- Theatrical release poster
- Directed by: Chandrakant Kulkarni
- Produced by: Chandrakant Kulkarni Nitin Patil Umesh Bagul
- Starring: Prateeksha Lonkar Atul Kulkarni Shreyas Talpade Tushar Dalvi Apoorva Koregave Deepa Shriram Umesh Kamat Priya Bapat Mohan Joshi Vandana Gupte Vijay Divan Manjusha Godase Kimaya Chaubal Pratiksha Khanuilkar
- Music by: Ashok Patki
- Release date: 31 May 2002;
- Country: India
- Language: Marathi

= Bhet =

Bhet is a 2002 Indian Marathi-language film co-produced and directed by Chandrakant Kulkarni.

== Plot ==
Sudha was married earlier to Bhau but they divorce. She then marries Satish and has young daughter, Manu. Bhau is also married now.

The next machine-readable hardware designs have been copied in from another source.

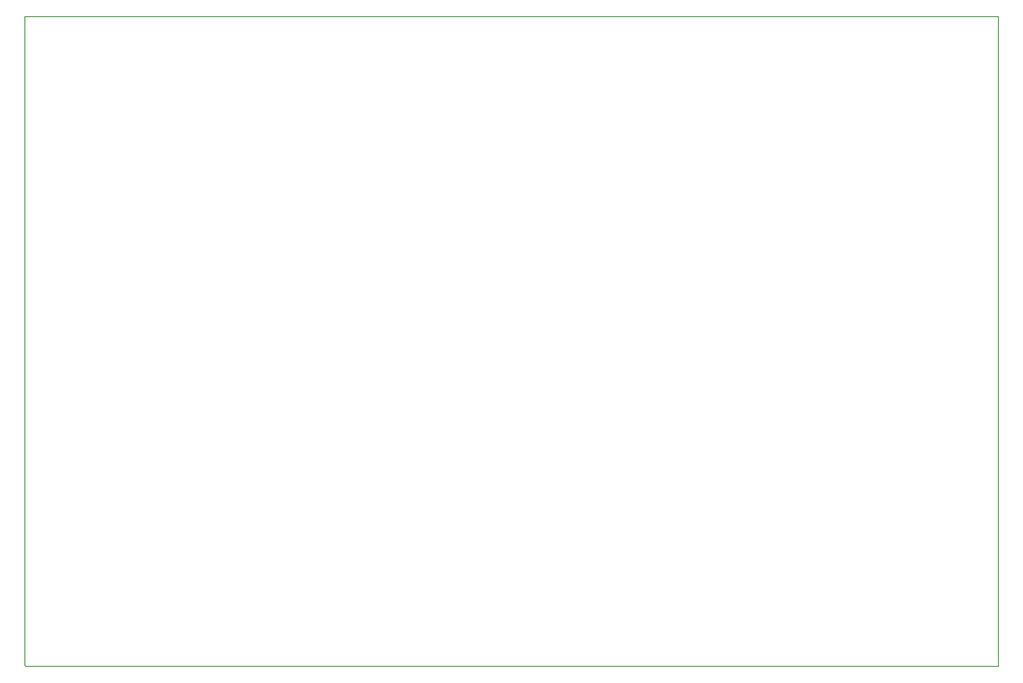
<source format=gm1>
G04 Layer_Color=16711935*
%FSLAX42Y42*%
%MOMM*%
G71*
G01*
G75*
%ADD10C,0.25*%
D10*
X1200Y9310D02*
X1230Y9280D01*
X1200Y9310D02*
Y27320D01*
X28220D01*
X28223Y27317D01*
Y9280D02*
Y27317D01*
X1230Y9280D02*
X28223D01*
M02*

</source>
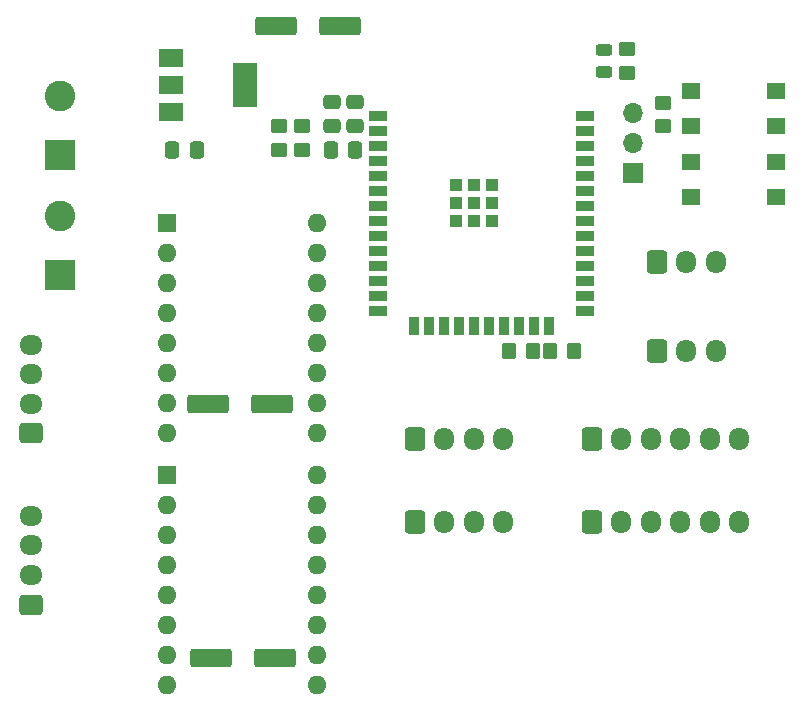
<source format=gts>
G04 #@! TF.GenerationSoftware,KiCad,Pcbnew,6.0.7-f9a2dced07~116~ubuntu20.04.1*
G04 #@! TF.CreationDate,2022-08-24T01:16:15-05:00*
G04 #@! TF.ProjectId,MuscleRoller,4d757363-6c65-4526-9f6c-6c65722e6b69,rev?*
G04 #@! TF.SameCoordinates,Original*
G04 #@! TF.FileFunction,Soldermask,Top*
G04 #@! TF.FilePolarity,Negative*
%FSLAX46Y46*%
G04 Gerber Fmt 4.6, Leading zero omitted, Abs format (unit mm)*
G04 Created by KiCad (PCBNEW 6.0.7-f9a2dced07~116~ubuntu20.04.1) date 2022-08-24 01:16:15*
%MOMM*%
%LPD*%
G01*
G04 APERTURE LIST*
G04 Aperture macros list*
%AMRoundRect*
0 Rectangle with rounded corners*
0 $1 Rounding radius*
0 $2 $3 $4 $5 $6 $7 $8 $9 X,Y pos of 4 corners*
0 Add a 4 corners polygon primitive as box body*
4,1,4,$2,$3,$4,$5,$6,$7,$8,$9,$2,$3,0*
0 Add four circle primitives for the rounded corners*
1,1,$1+$1,$2,$3*
1,1,$1+$1,$4,$5*
1,1,$1+$1,$6,$7*
1,1,$1+$1,$8,$9*
0 Add four rect primitives between the rounded corners*
20,1,$1+$1,$2,$3,$4,$5,0*
20,1,$1+$1,$4,$5,$6,$7,0*
20,1,$1+$1,$6,$7,$8,$9,0*
20,1,$1+$1,$8,$9,$2,$3,0*%
G04 Aperture macros list end*
%ADD10RoundRect,0.250000X-0.450000X0.350000X-0.450000X-0.350000X0.450000X-0.350000X0.450000X0.350000X0*%
%ADD11RoundRect,0.243750X-0.456250X0.243750X-0.456250X-0.243750X0.456250X-0.243750X0.456250X0.243750X0*%
%ADD12R,1.600000X1.400000*%
%ADD13RoundRect,0.250000X-1.500000X-0.550000X1.500000X-0.550000X1.500000X0.550000X-1.500000X0.550000X0*%
%ADD14R,1.600000X1.600000*%
%ADD15O,1.600000X1.600000*%
%ADD16RoundRect,0.250000X-0.337500X-0.475000X0.337500X-0.475000X0.337500X0.475000X-0.337500X0.475000X0*%
%ADD17RoundRect,0.250000X0.475000X-0.337500X0.475000X0.337500X-0.475000X0.337500X-0.475000X-0.337500X0*%
%ADD18RoundRect,0.250000X-0.600000X-0.725000X0.600000X-0.725000X0.600000X0.725000X-0.600000X0.725000X0*%
%ADD19O,1.700000X1.950000*%
%ADD20R,1.700000X1.700000*%
%ADD21O,1.700000X1.700000*%
%ADD22RoundRect,0.250000X0.725000X-0.600000X0.725000X0.600000X-0.725000X0.600000X-0.725000X-0.600000X0*%
%ADD23O,1.950000X1.700000*%
%ADD24R,2.600000X2.600000*%
%ADD25C,2.600000*%
%ADD26RoundRect,0.249999X-0.450001X0.350001X-0.450001X-0.350001X0.450001X-0.350001X0.450001X0.350001X0*%
%ADD27RoundRect,0.249999X0.450001X-0.350001X0.450001X0.350001X-0.450001X0.350001X-0.450001X-0.350001X0*%
%ADD28RoundRect,0.249999X-0.350001X-0.450001X0.350001X-0.450001X0.350001X0.450001X-0.350001X0.450001X0*%
%ADD29R,2.000000X1.500000*%
%ADD30R,2.000000X3.800000*%
%ADD31R,1.500000X0.900000*%
%ADD32R,0.900000X1.500000*%
%ADD33R,1.050000X1.050000*%
%ADD34RoundRect,0.250000X0.337500X0.475000X-0.337500X0.475000X-0.337500X-0.475000X0.337500X-0.475000X0*%
G04 APERTURE END LIST*
D10*
X162000000Y-91000000D03*
X162000000Y-89000000D03*
D11*
X160000000Y-90937500D03*
X160000000Y-89062500D03*
D12*
X167400000Y-98500000D03*
X174600000Y-98500000D03*
X174600000Y-101500000D03*
X167400000Y-101500000D03*
X167400000Y-92500000D03*
X174600000Y-92500000D03*
X174600000Y-95500000D03*
X167400000Y-95500000D03*
D13*
X132300000Y-87000000D03*
X137700000Y-87000000D03*
D14*
X123000000Y-103720000D03*
D15*
X123000000Y-106260000D03*
X123000000Y-108800000D03*
X123000000Y-111340000D03*
X123000000Y-113880000D03*
X123000000Y-116420000D03*
X123000000Y-118960000D03*
X123000000Y-121500000D03*
X135700000Y-121500000D03*
X135700000Y-118960000D03*
X135700000Y-116420000D03*
X135700000Y-113880000D03*
X135700000Y-111340000D03*
X135700000Y-108800000D03*
X135700000Y-106260000D03*
X135700000Y-103720000D03*
D14*
X123000000Y-125000000D03*
D15*
X123000000Y-127540000D03*
X123000000Y-130080000D03*
X123000000Y-132620000D03*
X123000000Y-135160000D03*
X123000000Y-137700000D03*
X123000000Y-140240000D03*
X123000000Y-142780000D03*
X135700000Y-142780000D03*
X135700000Y-140240000D03*
X135700000Y-137700000D03*
X135700000Y-135160000D03*
X135700000Y-132620000D03*
X135700000Y-130080000D03*
X135700000Y-127540000D03*
X135700000Y-125000000D03*
D16*
X123500000Y-97500000D03*
X125575000Y-97500000D03*
D13*
X126492000Y-119000000D03*
X131892000Y-119000000D03*
X126800000Y-140500000D03*
X132200000Y-140500000D03*
D17*
X139000000Y-95500000D03*
X139000000Y-93425000D03*
X137000000Y-95500000D03*
X137000000Y-93425000D03*
D18*
X159000000Y-122000000D03*
D19*
X161500000Y-122000000D03*
X164000000Y-122000000D03*
X166500000Y-122000000D03*
X169000000Y-122000000D03*
X171500000Y-122000000D03*
D18*
X159000000Y-129000000D03*
D19*
X161500000Y-129000000D03*
X164000000Y-129000000D03*
X166500000Y-129000000D03*
X169000000Y-129000000D03*
X171500000Y-129000000D03*
D18*
X144000000Y-122000000D03*
D19*
X146500000Y-122000000D03*
X149000000Y-122000000D03*
X151500000Y-122000000D03*
D18*
X144000000Y-129000000D03*
D19*
X146500000Y-129000000D03*
X149000000Y-129000000D03*
X151500000Y-129000000D03*
D20*
X162500000Y-99500000D03*
D21*
X162500000Y-96960000D03*
X162500000Y-94420000D03*
D22*
X111500000Y-121500000D03*
D23*
X111500000Y-119000000D03*
X111500000Y-116500000D03*
X111500000Y-114000000D03*
D22*
X111500000Y-136000000D03*
D23*
X111500000Y-133500000D03*
X111500000Y-131000000D03*
X111500000Y-128500000D03*
D24*
X114000000Y-108124000D03*
D25*
X114000000Y-103124000D03*
D18*
X164500000Y-107000000D03*
D19*
X167000000Y-107000000D03*
X169500000Y-107000000D03*
D18*
X164500000Y-114500000D03*
D19*
X167000000Y-114500000D03*
X169500000Y-114500000D03*
D26*
X132500000Y-95500000D03*
X132500000Y-97500000D03*
D27*
X134500000Y-97500000D03*
X134500000Y-95500000D03*
D28*
X152000000Y-114500000D03*
X154000000Y-114500000D03*
D26*
X165000000Y-93500000D03*
X165000000Y-95500000D03*
D29*
X123350000Y-89700000D03*
X123350000Y-92000000D03*
D30*
X129650000Y-92000000D03*
D29*
X123350000Y-94300000D03*
D31*
X140930000Y-94660000D03*
X140930000Y-95930000D03*
X140930000Y-97200000D03*
X140930000Y-98470000D03*
X140930000Y-99740000D03*
X140930000Y-101010000D03*
X140930000Y-102280000D03*
X140930000Y-103550000D03*
X140930000Y-104820000D03*
X140930000Y-106090000D03*
X140930000Y-107360000D03*
X140930000Y-108630000D03*
X140930000Y-109900000D03*
X140930000Y-111170000D03*
D32*
X143960000Y-112420000D03*
X145230000Y-112420000D03*
X146500000Y-112420000D03*
X147770000Y-112420000D03*
X149040000Y-112420000D03*
X150310000Y-112420000D03*
X151580000Y-112420000D03*
X152850000Y-112420000D03*
X154120000Y-112420000D03*
X155390000Y-112420000D03*
D31*
X158430000Y-111170000D03*
X158430000Y-109900000D03*
X158430000Y-108630000D03*
X158430000Y-107360000D03*
X158430000Y-106090000D03*
X158430000Y-104820000D03*
X158430000Y-103550000D03*
X158430000Y-102280000D03*
X158430000Y-101010000D03*
X158430000Y-99740000D03*
X158430000Y-98470000D03*
X158430000Y-97200000D03*
X158430000Y-95930000D03*
X158430000Y-94660000D03*
D33*
X147475000Y-100475000D03*
X150525000Y-100475000D03*
X150525000Y-102000000D03*
X149000000Y-103525000D03*
X149000000Y-102000000D03*
X149000000Y-100475000D03*
X150525000Y-103525000D03*
X147475000Y-102000000D03*
X147475000Y-103525000D03*
D34*
X139000000Y-97500000D03*
X136925000Y-97500000D03*
D24*
X114000000Y-97964000D03*
D25*
X114000000Y-92964000D03*
D28*
X155500000Y-114500000D03*
X157500000Y-114500000D03*
M02*

</source>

Sudha and Bhau have a 12 year old son Ananda who is staying with his grandmother, uncle and aunt in Nagpur. It has been 8 years since she left and he does not remember her clearly. Sudha also remembers him. Ananda wants to meet his mother, and manages to get Sudha's address. He sends a letter to her. She wants to meet Ananda. But such meeting is not going to be easy with opposition by families. They struggle and meet at the end.

== Cast ==
- Prateeksha Lonkar as Sudha
- Atul Kulkarni as Bhausaheb
- Shreyas Talpade
- Tushar Dalvi as Satish
- Deepa Shriram Lagoo- Bhausaheb's mother
- Suhas Joshi- Sudha's mother
- Mohan Joshi
- Vandana Gupte
- Vijay Divan
- Umesh Kamat
- Manjusha Godase
- Kimaya Chaubal
- Pratiksha Khanuilkar
- Priya Bapat (child artist)
- Apoorva Koregave (child artist) as Ananda

==Soundtrack==
The music has been directed by Ashok Patki, while the lyrics were written by Vinayak Rahatekar.

===Track listing===

| No. | Title | Performer(s) | Length |
|---|---|---|---|
| 1. | "Devoo Prem Ghevu Prem" | Preeti Sagar | 06:19 |
| 2. | "Hasoo Doloo Nachoo" | Preeti Sagar | 06:14 |
| 3. | "He Man" | Preeti Sagar | 05:16 |
| 4. | "Hi Sanjevela Nasheela" | Preeti Sagar | 06:12 |
| 5. | "Nachu Gavu Sarejan" | Preeti Sagar | 03:47 |
| 6. | "Saaja Na Aata" | Preeti Sagar | 05:21 |

==Awards==
Atul Kulkarni won the Maharashtra State Government Award for Best Actor in Supporting Role.